• **ASSIGNED TASK A**
List every TTL strategy that the caching page names.
====== EXERCISE PASSAGE
Vetora logo
Caching

TTL Strategies (Hard, Soft, Jittered)

Time-to-live (TTL) determines when cached entries expire. Hard TTL removes entries immediately at expiry, soft TTL serves stale data while refreshing in the background, and jittered TTL adds randomness to prevent synchronized expiration stampedes.

Overview

Time-to-live (TTL) is the fundamental mechanism for controlling data freshness in caches. Every cached entry has a lifespan -- when that lifespan expires, the entry must be refreshed from the source of truth. The TTL value directly controls the trade-off between data freshness and cache efficiency: short TTLs ensure data is never far from current but reduce hit rates and increase database load; long TTLs maximize hit rates but allow stale data to persist. Choosing the right TTL and expiration strategy is one of the most impactful decisions in caching architecture.
============
• **ASSIGNED TASK B**
From the listing, quote the lines starting at the one that contains "Could you annotate" and ending at the one that contains "0.273034, -0.636930, 1.664244]]", including both of those lines.
====== SUPPLIED MATERIAL
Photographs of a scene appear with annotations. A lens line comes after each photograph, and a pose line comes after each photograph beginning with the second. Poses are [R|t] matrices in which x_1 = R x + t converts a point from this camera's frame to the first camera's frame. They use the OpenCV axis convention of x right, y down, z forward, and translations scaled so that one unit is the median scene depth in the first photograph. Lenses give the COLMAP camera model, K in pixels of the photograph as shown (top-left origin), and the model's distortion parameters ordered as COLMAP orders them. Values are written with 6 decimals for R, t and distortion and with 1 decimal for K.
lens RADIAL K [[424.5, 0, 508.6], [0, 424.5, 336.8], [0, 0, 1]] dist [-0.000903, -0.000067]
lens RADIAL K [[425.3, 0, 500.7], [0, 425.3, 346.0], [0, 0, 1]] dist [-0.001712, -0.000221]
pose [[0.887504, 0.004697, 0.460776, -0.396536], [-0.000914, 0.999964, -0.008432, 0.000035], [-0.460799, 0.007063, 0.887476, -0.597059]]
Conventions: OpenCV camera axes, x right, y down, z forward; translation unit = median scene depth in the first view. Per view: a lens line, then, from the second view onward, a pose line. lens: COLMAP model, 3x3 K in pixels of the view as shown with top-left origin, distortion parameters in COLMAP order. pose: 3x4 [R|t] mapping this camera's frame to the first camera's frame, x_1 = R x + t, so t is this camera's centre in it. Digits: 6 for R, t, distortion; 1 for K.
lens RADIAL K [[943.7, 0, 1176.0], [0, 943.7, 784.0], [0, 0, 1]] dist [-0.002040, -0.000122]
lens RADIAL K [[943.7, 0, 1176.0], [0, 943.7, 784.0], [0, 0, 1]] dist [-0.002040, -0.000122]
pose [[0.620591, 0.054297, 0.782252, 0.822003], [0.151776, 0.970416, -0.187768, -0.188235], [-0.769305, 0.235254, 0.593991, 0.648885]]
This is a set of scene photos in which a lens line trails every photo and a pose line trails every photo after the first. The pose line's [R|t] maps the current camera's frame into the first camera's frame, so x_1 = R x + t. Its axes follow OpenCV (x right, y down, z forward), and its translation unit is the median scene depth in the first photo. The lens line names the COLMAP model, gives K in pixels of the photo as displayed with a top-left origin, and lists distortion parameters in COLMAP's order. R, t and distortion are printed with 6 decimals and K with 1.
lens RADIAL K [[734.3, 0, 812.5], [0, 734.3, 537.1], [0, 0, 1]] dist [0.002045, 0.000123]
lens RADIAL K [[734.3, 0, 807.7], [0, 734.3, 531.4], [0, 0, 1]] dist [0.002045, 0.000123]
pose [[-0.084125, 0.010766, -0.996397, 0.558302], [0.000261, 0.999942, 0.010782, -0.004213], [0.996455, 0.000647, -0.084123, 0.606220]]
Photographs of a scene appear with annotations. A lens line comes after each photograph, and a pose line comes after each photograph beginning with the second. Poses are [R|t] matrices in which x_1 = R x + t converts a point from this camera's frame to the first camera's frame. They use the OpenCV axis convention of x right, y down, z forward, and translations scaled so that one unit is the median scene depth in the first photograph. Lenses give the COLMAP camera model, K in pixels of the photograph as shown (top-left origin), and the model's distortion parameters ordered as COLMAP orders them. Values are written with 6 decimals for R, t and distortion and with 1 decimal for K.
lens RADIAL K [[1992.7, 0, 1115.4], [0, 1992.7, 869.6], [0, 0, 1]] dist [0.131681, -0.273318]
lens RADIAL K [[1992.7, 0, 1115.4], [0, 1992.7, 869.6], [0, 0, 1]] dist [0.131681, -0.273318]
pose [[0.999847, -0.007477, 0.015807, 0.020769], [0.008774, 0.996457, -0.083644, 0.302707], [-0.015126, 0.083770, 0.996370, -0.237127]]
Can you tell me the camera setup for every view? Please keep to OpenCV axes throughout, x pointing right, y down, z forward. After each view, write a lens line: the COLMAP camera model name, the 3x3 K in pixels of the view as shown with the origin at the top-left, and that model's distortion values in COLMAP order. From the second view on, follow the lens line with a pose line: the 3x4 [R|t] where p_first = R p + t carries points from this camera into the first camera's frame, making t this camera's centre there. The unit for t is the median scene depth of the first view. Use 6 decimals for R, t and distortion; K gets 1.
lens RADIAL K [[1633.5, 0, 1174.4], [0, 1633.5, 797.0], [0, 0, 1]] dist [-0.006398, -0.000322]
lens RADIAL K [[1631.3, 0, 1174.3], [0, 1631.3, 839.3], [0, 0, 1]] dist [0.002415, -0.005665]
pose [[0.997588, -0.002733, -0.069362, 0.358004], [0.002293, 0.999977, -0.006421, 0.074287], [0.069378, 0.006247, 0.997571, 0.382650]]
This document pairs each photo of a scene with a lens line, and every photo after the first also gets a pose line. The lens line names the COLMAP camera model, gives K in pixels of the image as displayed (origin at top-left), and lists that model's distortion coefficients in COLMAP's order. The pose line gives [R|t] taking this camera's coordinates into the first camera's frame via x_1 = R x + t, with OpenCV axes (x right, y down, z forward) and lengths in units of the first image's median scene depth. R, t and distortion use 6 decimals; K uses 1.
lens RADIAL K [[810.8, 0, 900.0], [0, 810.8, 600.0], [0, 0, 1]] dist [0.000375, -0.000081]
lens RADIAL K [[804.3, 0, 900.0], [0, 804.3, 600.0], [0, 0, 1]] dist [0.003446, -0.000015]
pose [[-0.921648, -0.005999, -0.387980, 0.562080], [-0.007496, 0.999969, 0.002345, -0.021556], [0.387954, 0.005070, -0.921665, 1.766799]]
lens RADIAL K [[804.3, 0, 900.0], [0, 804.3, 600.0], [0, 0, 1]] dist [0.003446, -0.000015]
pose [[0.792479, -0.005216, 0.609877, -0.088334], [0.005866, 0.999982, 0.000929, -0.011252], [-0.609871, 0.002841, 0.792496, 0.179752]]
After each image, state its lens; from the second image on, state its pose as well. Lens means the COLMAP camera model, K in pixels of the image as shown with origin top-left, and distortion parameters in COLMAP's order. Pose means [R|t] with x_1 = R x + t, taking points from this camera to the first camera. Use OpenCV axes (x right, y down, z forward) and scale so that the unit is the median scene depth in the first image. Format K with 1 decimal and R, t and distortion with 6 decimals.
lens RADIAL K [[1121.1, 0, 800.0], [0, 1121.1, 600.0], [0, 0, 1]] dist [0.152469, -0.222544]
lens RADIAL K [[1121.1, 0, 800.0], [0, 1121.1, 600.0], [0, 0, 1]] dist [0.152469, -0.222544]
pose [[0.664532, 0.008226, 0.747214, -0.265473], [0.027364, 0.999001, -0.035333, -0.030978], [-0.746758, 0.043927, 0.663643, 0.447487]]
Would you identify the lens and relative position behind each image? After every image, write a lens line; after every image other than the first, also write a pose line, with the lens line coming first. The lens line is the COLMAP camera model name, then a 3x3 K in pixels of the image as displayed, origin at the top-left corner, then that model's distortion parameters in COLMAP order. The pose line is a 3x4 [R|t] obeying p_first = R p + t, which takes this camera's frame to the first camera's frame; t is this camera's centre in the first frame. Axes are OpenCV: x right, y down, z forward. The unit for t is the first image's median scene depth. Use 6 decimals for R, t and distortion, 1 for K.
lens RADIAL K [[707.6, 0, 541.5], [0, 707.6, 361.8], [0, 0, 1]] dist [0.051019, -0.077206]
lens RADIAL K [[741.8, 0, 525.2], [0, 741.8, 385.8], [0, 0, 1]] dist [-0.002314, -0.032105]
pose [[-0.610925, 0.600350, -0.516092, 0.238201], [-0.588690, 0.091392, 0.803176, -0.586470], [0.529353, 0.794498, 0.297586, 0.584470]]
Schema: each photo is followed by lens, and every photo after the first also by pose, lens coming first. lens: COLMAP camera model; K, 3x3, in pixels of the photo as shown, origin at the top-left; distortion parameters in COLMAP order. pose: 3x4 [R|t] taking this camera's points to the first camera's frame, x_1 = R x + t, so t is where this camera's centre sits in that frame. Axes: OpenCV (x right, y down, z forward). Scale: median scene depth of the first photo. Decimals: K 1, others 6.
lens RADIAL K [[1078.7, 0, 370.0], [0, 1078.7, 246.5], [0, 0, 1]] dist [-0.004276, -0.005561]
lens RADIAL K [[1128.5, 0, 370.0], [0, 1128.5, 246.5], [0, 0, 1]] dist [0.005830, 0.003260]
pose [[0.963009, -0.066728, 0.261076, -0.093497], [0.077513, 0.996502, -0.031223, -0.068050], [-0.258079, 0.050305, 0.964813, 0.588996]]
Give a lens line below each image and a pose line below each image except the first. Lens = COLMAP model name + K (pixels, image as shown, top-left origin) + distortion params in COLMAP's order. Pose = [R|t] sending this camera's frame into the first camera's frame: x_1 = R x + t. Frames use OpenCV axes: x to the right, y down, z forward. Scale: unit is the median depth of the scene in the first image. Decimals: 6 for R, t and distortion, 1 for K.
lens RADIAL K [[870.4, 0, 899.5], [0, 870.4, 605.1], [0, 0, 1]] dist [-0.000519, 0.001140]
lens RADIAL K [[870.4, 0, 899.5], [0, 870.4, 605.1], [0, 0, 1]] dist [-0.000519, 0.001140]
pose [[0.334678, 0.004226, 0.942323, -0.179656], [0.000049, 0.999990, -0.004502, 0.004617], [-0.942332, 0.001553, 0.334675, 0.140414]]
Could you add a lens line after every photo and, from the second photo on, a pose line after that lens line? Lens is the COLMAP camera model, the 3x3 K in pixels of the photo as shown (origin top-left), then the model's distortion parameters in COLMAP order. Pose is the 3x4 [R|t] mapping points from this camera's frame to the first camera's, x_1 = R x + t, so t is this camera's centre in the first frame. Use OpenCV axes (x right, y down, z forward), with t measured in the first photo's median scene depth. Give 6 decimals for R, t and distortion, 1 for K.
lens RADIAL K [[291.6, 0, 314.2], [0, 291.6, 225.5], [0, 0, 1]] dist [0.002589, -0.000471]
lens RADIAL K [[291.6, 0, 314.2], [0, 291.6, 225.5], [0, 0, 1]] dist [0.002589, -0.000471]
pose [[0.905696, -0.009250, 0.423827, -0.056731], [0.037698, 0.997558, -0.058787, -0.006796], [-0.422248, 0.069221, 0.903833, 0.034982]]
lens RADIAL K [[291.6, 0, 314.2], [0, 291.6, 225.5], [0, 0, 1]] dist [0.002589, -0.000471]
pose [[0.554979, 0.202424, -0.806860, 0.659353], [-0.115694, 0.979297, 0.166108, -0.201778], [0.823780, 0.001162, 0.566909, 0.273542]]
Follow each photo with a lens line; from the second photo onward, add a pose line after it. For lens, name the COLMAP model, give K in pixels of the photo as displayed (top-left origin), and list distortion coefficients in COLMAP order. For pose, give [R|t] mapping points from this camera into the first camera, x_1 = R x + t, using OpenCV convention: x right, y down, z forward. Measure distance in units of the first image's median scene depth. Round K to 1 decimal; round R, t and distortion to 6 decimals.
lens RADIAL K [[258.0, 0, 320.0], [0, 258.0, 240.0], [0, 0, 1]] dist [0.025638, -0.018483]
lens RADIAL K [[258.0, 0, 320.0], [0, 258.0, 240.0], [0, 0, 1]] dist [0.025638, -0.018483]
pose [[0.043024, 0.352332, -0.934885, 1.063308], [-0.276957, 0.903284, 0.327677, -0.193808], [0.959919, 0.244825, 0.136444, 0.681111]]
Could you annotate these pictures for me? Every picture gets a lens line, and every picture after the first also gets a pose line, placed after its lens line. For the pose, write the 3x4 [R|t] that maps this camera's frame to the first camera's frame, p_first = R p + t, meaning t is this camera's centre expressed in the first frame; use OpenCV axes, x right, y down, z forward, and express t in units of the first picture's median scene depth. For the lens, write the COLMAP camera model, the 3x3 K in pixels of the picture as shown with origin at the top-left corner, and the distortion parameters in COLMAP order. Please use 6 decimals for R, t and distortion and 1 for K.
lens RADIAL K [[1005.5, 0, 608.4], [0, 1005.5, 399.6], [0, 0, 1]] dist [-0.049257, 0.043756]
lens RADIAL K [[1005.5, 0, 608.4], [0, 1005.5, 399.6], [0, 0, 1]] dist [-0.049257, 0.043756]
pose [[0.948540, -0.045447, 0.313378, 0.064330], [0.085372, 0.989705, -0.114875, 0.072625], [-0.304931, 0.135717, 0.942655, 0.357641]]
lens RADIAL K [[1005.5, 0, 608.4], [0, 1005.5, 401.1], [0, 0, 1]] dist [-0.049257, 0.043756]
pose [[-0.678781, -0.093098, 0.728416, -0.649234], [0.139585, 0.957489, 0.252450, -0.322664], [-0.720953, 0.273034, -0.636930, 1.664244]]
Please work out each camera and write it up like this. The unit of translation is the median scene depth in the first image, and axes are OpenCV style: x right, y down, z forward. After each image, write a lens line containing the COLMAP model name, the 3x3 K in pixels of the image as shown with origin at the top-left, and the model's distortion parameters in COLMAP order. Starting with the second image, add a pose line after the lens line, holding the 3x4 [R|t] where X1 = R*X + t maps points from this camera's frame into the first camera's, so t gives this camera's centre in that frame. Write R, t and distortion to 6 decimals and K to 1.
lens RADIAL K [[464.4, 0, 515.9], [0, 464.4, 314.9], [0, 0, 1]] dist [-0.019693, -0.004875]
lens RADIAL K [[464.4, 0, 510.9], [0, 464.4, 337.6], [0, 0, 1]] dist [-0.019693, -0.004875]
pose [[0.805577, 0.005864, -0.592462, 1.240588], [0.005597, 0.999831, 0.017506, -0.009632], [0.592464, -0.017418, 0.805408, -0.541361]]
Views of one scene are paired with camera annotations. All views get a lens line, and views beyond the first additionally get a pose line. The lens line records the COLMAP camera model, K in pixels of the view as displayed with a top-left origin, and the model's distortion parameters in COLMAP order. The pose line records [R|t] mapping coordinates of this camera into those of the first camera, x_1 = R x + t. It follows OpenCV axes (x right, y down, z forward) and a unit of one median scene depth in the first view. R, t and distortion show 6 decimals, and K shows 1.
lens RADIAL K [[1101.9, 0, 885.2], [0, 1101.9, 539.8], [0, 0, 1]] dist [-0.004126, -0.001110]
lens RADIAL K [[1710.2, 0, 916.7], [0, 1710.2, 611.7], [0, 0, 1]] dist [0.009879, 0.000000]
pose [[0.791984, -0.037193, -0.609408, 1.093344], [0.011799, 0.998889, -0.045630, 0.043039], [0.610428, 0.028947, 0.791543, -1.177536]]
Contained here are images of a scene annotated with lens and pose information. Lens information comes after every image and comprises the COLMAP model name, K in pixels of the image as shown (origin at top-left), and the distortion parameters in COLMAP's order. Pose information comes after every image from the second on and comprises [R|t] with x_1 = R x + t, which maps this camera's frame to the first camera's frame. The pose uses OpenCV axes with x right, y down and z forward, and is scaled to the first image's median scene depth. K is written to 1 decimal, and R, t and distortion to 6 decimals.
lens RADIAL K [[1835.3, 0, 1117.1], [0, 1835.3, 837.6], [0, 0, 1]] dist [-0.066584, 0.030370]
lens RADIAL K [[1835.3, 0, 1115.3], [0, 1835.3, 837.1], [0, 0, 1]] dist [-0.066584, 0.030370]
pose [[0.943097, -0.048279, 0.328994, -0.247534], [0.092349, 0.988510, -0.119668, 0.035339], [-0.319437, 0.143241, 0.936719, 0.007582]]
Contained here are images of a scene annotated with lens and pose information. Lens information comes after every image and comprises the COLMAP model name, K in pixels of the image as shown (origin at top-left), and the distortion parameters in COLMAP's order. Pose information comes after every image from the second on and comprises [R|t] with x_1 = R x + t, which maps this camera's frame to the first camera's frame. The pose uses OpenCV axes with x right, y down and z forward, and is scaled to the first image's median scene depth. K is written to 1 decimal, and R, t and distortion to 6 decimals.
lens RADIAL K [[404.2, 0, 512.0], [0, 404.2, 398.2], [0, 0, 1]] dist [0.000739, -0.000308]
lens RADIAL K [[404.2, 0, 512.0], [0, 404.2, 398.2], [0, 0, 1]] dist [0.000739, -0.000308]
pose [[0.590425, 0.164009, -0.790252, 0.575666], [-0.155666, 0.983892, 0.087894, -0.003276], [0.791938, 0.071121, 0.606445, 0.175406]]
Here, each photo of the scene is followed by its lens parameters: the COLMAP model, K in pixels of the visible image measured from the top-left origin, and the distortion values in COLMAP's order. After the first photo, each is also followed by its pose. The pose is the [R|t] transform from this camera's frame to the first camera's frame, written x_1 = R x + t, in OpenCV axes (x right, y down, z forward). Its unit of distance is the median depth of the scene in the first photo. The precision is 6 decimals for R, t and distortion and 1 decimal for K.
============
• **YOUR RESPONSE A**
Hard TTL, soft TTL, and jittered TTL.

• **YOUR RESPONSE B**
Could you annotate these pictures for me? Every picture gets a lens line, and every picture after the first also gets a pose line, placed after its lens line. For the pose, write the 3x4 [R|t] that maps this camera's frame to the first camera's frame, p_first = R p + t, meaning t is this camera's centre expressed in the first frame; use OpenCV axes, x right, y down, z forward, and express t in units of the first picture's median scene depth. For the lens, write the COLMAP camera model, the 3x3 K in pixels of the picture as shown with origin at the top-left corner, and the distortion parameters in COLMAP order. Please use 6 decimals for R, t and distortion and 1 for K.
lens RADIAL K [[1005.5, 0, 608.4], [0, 1005.5, 399.6], [0, 0, 1]] dist [-0.049257, 0.043756]
lens RADIAL K [[1005.5, 0, 608.4], [0, 1005.5, 399.6], [0, 0, 1]] dist [-0.049257, 0.043756]
pose [[0.948540, -0.045447, 0.313378, 0.064330], [0.085372, 0.989705, -0.114875, 0.072625], [-0.304931, 0.135717, 0.942655, 0.357641]]
lens RADIAL K [[1005.5, 0, 608.4], [0, 1005.5, 401.1], [0, 0, 1]] dist [-0.049257, 0.043756]
pose [[-0.678781, -0.093098, 0.728416, -0.649234], [0.139585, 0.957489, 0.252450, -0.322664], [-0.720953, 0.273034, -0.636930, 1.664244]]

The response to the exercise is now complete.